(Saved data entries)
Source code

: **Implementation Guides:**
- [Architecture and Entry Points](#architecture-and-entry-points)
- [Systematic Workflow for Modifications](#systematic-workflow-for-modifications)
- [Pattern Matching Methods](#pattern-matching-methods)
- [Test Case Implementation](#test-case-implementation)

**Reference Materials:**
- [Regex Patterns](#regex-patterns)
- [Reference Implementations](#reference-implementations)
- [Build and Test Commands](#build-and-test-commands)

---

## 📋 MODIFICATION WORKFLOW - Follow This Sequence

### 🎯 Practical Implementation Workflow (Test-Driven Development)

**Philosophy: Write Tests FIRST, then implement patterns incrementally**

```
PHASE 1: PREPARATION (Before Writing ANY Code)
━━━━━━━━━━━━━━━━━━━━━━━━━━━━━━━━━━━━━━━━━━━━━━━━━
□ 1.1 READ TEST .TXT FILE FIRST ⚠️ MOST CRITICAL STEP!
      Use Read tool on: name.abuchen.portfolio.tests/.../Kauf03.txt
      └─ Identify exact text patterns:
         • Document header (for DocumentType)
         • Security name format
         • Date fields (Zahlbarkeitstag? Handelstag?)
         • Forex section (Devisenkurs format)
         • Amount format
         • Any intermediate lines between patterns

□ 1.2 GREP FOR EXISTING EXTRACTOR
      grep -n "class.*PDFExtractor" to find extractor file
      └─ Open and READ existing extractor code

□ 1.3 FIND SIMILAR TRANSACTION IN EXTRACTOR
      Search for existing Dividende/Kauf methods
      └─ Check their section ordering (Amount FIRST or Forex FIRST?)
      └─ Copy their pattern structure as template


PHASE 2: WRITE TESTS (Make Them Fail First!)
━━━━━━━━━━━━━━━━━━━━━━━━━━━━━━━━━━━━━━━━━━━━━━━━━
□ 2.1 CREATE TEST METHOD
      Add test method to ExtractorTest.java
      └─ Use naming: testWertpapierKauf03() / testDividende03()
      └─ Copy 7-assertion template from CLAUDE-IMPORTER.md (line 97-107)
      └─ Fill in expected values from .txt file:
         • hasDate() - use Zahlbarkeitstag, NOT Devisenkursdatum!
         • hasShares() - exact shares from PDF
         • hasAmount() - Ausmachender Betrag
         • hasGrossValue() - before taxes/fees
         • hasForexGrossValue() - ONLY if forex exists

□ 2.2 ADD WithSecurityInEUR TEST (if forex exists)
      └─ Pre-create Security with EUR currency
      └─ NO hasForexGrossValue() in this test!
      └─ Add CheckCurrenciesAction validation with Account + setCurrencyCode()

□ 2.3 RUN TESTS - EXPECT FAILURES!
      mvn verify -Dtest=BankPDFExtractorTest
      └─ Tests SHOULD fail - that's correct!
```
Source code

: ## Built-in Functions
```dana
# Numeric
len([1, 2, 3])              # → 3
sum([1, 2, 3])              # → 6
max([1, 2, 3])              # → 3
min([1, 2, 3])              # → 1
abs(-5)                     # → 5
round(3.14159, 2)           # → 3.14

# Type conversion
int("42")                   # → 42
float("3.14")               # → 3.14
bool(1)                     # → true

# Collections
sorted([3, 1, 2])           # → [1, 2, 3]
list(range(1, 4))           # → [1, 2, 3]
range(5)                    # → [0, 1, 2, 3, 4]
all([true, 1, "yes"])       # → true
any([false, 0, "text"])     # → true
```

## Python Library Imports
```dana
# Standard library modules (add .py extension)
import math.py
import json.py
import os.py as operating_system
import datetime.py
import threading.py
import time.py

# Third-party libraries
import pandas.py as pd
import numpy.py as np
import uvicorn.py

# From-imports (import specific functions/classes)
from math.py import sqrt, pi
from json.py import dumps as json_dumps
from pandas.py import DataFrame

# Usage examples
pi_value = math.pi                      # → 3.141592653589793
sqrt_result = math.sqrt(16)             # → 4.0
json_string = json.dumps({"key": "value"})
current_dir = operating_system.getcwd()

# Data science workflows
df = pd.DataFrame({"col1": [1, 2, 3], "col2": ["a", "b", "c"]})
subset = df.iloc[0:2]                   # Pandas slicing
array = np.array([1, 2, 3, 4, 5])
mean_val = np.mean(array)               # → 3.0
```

YOUR ASSIGNMENT »
Copy out the entries above exactly as given, starting at the top and ending with the line containing "## 📋 MODIFICATION"; include both and nothing more.

REPLY »
Source code

: **Implementation Guides:**
- [Architecture and Entry Points](#architecture-and-entry-points)
- [Systematic Workflow for Modifications](#systematic-workflow-for-modifications)
- [Pattern Matching Methods](#pattern-matching-methods)
- [Test Case Implementation](#test-case-implementation)

**Reference Materials:**
- [Regex Patterns](#regex-patterns)
- [Reference Implementations](#reference-implementations)
- [Build and Test Commands](#build-and-test-commands)

---

## 📋 MODIFICATION WORKFLOW - Follow This Sequence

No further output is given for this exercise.